Barbara wrote:
somewhere in the sticky's of groundwork there is talked about this. I exercise this with Beau too, but only standing still. Now I was riding today and when trotting he gets a bit tight, I tried to let him lower his head but he does not react to it. What should I do? practice it in walk and trot on the ground and don't trot on his back until he knows this? Or ask Adriaan to use the tiger calmly in front of him to make him lower his neck and make him feel what its like? Or teach him a cue for lowering his neck with my voice that I can then teach while he is tigering and later use it when riding?
Or any other ideas???
Linda Parelli gives quite a demonstration of riding with both hands on the point just in front of the whithers and leaning fairly hard on it to calm the horse.

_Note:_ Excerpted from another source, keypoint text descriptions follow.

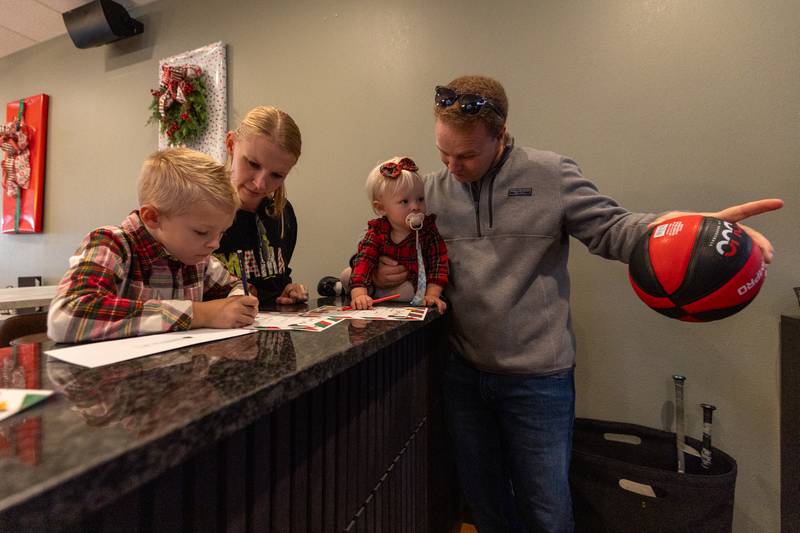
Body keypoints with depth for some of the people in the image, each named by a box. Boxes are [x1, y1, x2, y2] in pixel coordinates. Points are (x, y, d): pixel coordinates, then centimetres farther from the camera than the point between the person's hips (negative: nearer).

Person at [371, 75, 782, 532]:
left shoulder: (551, 176, -8)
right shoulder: (432, 191, 2)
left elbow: (611, 229, -8)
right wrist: (383, 272, -9)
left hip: (538, 379, -3)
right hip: (464, 373, 4)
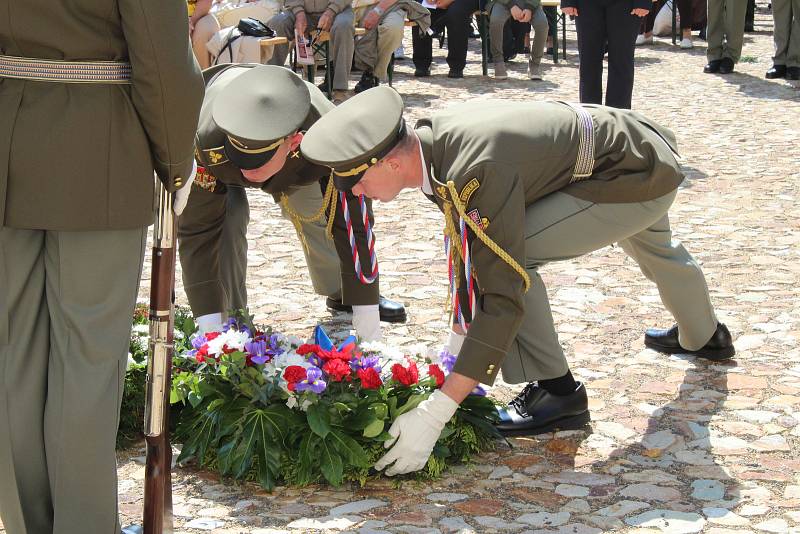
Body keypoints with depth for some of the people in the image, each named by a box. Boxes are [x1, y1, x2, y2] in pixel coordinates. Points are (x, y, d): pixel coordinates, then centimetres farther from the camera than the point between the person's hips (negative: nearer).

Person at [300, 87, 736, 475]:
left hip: (641, 177, -10)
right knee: (654, 251, 38)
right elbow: (465, 250, -2)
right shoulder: (436, 137, -13)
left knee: (507, 259, -23)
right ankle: (705, 336, 68)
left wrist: (433, 415, -41)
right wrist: (459, 344, 2)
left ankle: (555, 391, -5)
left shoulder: (477, 173, -39)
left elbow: (504, 298, -40)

I've not tried it, as I learned long ago to gently vibrate the reins from side to side (NO pulling) and get the same effect. It works at any gait for me once the horse understands the cue.
To get it the first time I simply lower my hands to about half way between my hip and knee over my thigh, and vibrate the reins on a green horse and release at the first sign of even the tiniest drop of the head and neck. Later I don't have to lower my hands much at all.

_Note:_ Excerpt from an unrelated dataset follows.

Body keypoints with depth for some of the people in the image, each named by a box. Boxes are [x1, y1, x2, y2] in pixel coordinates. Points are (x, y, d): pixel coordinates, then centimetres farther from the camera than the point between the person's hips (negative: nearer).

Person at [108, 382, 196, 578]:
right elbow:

Of course I don't need to explain how to continue reinforcing this as the horse understands finally what you want and gives it.
It's a very gentle process and I don't have to change my balance, as pressing on the neck does. I don't much care for leaning way far forward on an excited horse with high head.
I'm not criticizing Linda's demonstration or claims for it. I think she's correct.
And I've only seen her do it on DVD for the purpose of slowing, though I think calming was mentioned as part of the intent.
And I think leaning forward is a bit hard to do at a dead run.
While I, in fact, can and have vibrated the reins at any speed and had it work nicely for head lowering with calming. And remain upright out of range of the head tossing horse.